Precisa, sim. A gente precisa fazer alguma coisa. Passou da hora. O negócio ficou estranho demais. Já faz tempo que anda assim, é verdade, mas a gente que vive desse jeito, feito cavalo na corrida, uma hora cansa. Esgota para além do desgaste óbvio de quem sai de casa e dá o sangue no trabalho. Chateia mais que tudo essa coisa de viver esquivando, saltando acima de um milhão de rasteiras, como criança que pula corda no meio da rua, à espera de correr para a calçada quando vem o próximo carro nervoso querendo passar, pronto a atropelar quem estiver à frente.
Aborrece, enfastia seguir tantos manuais de instrução. “Viva assim”, “faça assado”. Duro obedecer a tantas ordens e preceitos e conselhos e receitas e palpites. Impossível responder a tanto ataque, tanta expectativa. Tanta instabilidade. “De manhã eu te amo, à tarde eu quero que você morra!”
A gente precisa fazer alguma coisa. Mas fazer assim, sem mais, pela mera expressão da vontade de que as coisas melhorem. Devagar. Fazer pela esperança de construir, vencer pelo empenho. Fazer sem esperar que o outro retribua. Fazer sem expectativa, sem esperar em troca. Fazer pelo outro o que você gostaria de fazer de novo amanhã. E depois de amanhã. E depois.

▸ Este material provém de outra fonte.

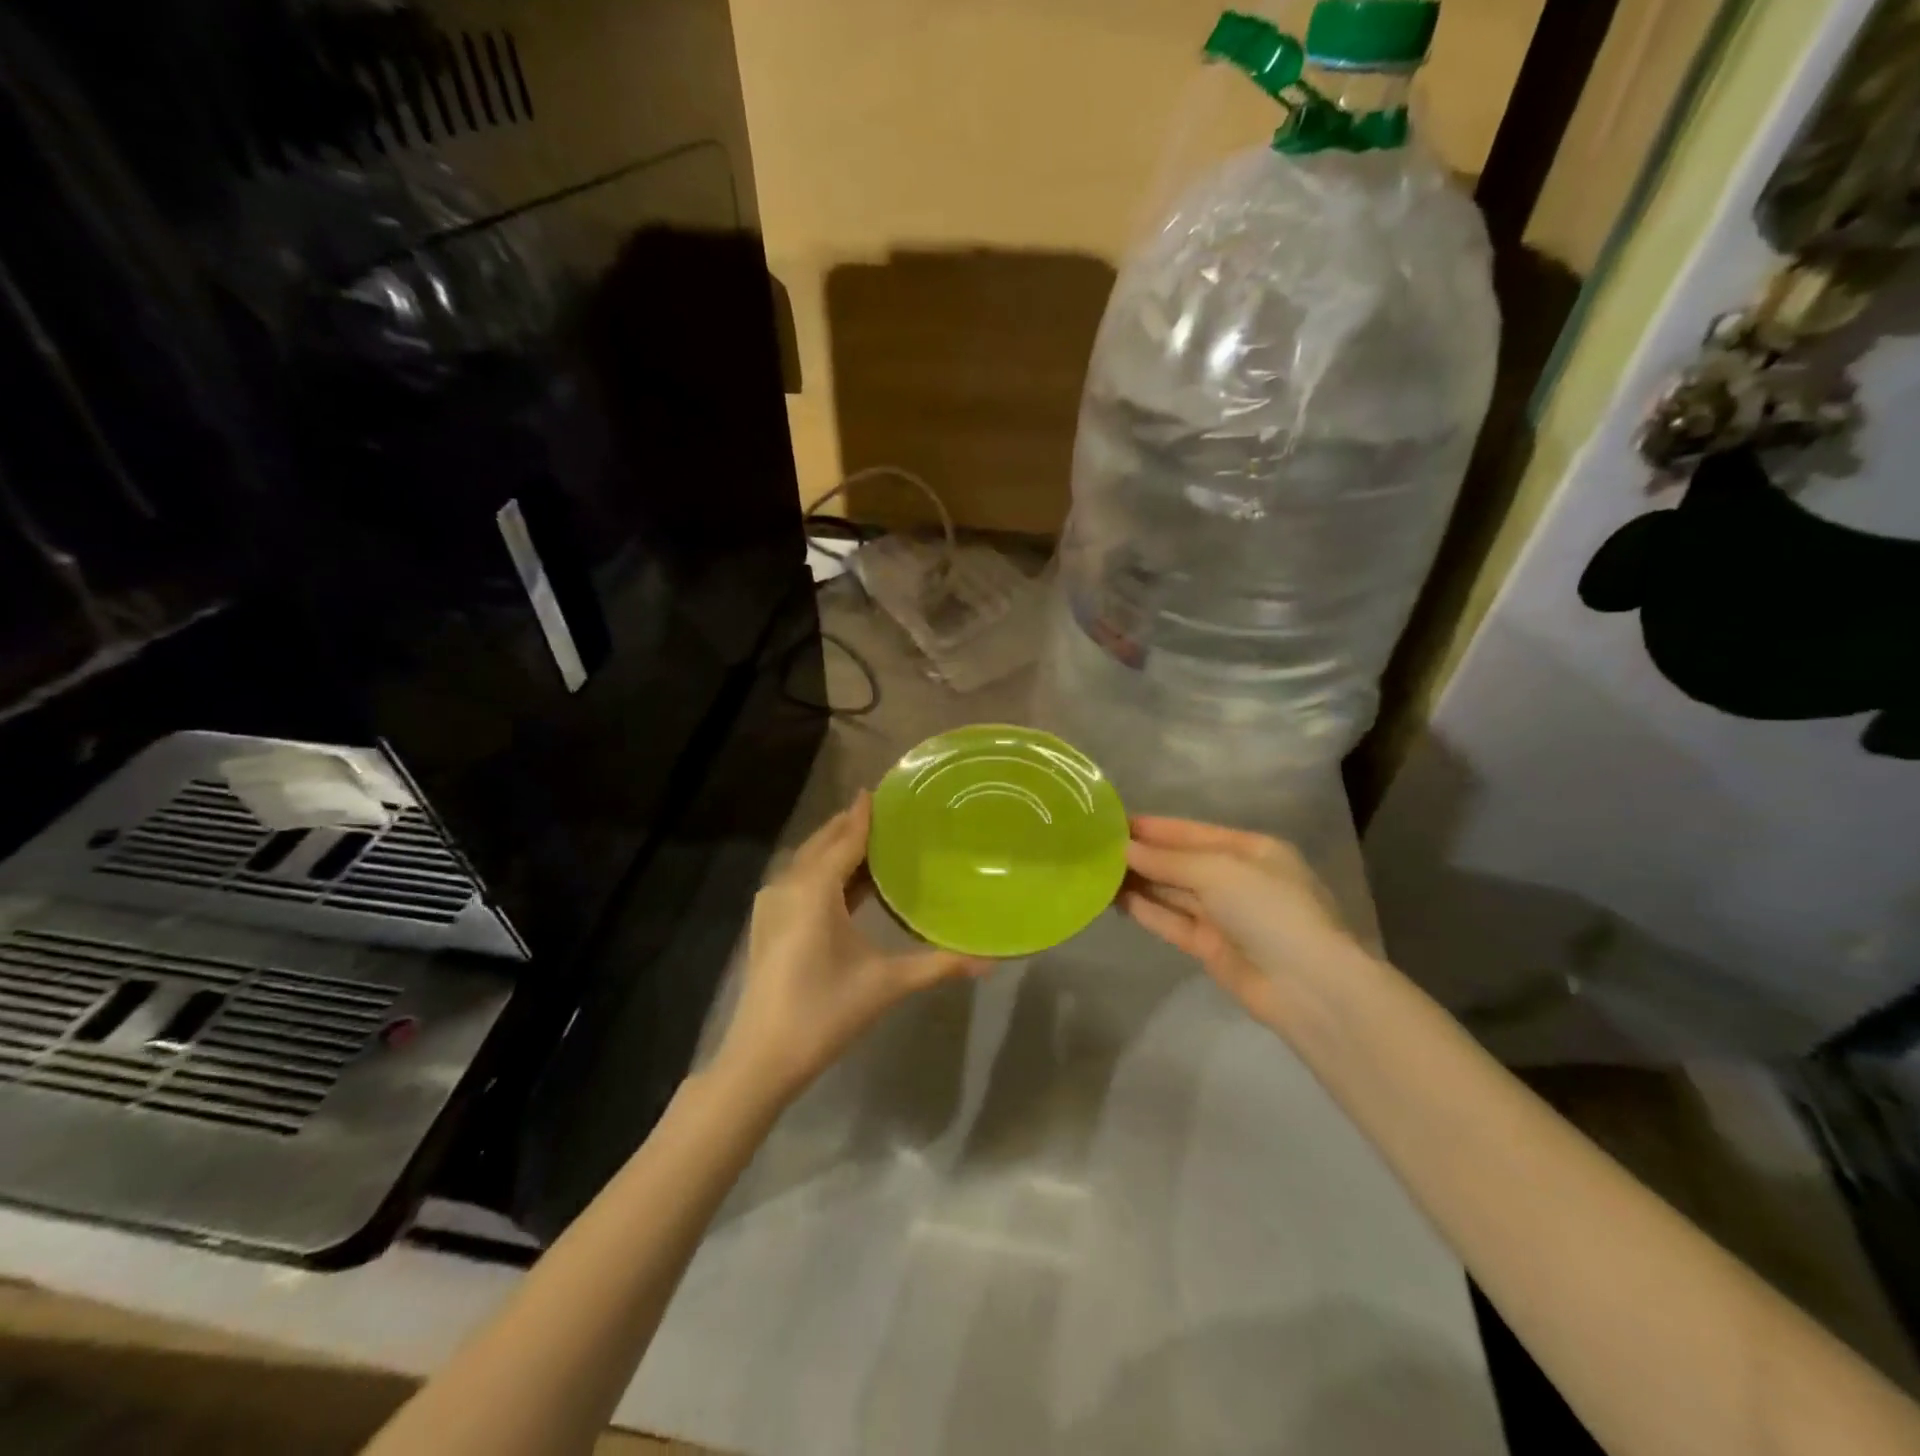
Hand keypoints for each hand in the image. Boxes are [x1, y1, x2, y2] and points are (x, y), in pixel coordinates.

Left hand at [713, 790, 988, 1102]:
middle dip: (850, 824)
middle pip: (822, 842)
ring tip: (873, 841)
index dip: (864, 814)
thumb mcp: (886, 985)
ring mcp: (772, 905)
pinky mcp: (768, 923)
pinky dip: (823, 870)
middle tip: (888, 813)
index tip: (883, 789)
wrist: (761, 1059)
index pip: (844, 837)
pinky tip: (847, 882)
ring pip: (807, 861)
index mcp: (814, 890)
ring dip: (836, 846)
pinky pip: (799, 879)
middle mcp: (788, 886)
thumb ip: (938, 966)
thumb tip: (991, 962)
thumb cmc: (825, 1013)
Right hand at [1119, 816, 1367, 1031]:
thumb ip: (1168, 860)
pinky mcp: (1211, 948)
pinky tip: (1116, 900)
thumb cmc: (1269, 909)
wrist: (1308, 986)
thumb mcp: (1219, 871)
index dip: (1154, 828)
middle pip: (1181, 862)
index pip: (1193, 832)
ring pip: (1173, 892)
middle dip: (1143, 855)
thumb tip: (1124, 849)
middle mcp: (1237, 879)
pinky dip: (1147, 910)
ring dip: (1139, 882)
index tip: (1113, 822)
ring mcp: (1224, 915)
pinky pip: (1172, 921)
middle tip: (1096, 848)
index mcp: (1251, 850)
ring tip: (1096, 872)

Olha quanta gente se engalfinhando e agredindo! Olha aquele sujeito ressentido da alegria do cachorro da vizinha que brinca lá embaixo com as crianças. Ele não se conforma de todos serem felizes, os meninos, as mães, os cachorros. O sujeito esbraveja em silêncio, resmunga “como assim? Esse cachorro é mais feliz do que eu? No meu condomínio? E então eu pago as taxas de manutenção das áreas comuns para um cachorro se divertir no meu lugar? NÃO aceito!”
E ele faz uma reclamação formal à síndica, a síndica proíbe os cachorros de brincar na pracinha do prédio com as crianças, as crianças e os cachorros brincam no apartamento mesmo e sujam o tapete da mãe, a mãe fica nervosa, grita e manda todo mundo brincar na rua que ela tem mais o que fazer e não vence limpar a casa. E assim vamos nos distanciando devagar.

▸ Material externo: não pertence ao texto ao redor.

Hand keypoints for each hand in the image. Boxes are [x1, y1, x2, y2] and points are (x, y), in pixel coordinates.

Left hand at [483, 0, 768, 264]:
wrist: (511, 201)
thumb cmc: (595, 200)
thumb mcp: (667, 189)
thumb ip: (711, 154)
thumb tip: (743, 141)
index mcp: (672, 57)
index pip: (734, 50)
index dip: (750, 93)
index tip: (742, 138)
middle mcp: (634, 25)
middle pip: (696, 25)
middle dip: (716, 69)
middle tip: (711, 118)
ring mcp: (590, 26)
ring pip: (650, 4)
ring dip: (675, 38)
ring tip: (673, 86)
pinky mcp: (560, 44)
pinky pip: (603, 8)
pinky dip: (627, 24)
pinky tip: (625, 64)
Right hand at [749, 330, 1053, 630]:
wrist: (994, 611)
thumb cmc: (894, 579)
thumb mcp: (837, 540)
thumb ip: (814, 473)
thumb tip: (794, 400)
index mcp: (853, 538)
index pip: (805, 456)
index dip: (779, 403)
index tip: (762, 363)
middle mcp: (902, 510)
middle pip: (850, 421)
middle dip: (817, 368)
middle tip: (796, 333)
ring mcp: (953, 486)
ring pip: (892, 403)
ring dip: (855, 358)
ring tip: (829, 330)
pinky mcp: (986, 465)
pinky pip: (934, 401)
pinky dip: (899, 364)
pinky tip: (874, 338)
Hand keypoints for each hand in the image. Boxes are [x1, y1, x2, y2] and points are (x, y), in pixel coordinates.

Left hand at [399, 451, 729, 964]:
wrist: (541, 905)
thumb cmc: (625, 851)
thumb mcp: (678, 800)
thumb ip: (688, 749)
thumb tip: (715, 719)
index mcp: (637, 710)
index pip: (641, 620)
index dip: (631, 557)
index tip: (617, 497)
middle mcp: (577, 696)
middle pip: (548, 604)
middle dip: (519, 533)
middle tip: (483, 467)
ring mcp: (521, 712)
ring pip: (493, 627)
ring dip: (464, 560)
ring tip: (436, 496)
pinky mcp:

É tempo da gente fazer alguma coisa. Não essas reclamações covardes e ressentidas aos síndicos. A gente precisa fazer alguma coisa que preste. Vê aquela senhora ali? Está ardendo de raiva porque desejou feliz aniversário a alguém que depois esqueceu de fazer o mesmo por ela. Sabe o que ela fez? Prometeu nunca mais desejar feliz aniversário a NINGUÉM!

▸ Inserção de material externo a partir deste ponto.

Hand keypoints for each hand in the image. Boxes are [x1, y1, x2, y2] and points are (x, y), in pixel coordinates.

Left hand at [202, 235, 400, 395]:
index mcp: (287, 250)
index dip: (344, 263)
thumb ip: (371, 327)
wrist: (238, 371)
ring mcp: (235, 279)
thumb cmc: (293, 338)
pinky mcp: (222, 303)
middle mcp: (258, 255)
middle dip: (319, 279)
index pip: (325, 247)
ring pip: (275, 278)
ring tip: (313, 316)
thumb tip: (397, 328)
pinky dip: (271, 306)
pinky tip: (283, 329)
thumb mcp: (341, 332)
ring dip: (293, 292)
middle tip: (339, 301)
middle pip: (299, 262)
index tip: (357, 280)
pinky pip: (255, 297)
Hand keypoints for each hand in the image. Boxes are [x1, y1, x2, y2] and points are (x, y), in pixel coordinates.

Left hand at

Quanta gente afetada, autorreferente e apaixonada pelo som da própria voz! Tão convencida de sua perfeição e dedicada a exaltar as próprias façanhas que ninguém mais no mundo presta!
Não dá. A gente precisa fazer alguma coisa. Essa mania de achar que o mundo gira em torno de nossas vontades fez de nós um bando de cegos tateando os corredores pegajosos e fedorentos de nossos egos.
Está ficando cada vez pior. E sabe por quê? Porque a gente prefere achar que o problema não é nosso. A gente tem de fazer alguma coisa agora. Não precisa ser passeata, protesto, abaixo-assinado, manifestação. Começa com um gesto mais simples. Uma ação solitária que provoque um milhão de respostas solidárias: vamos fazer uma gentileza!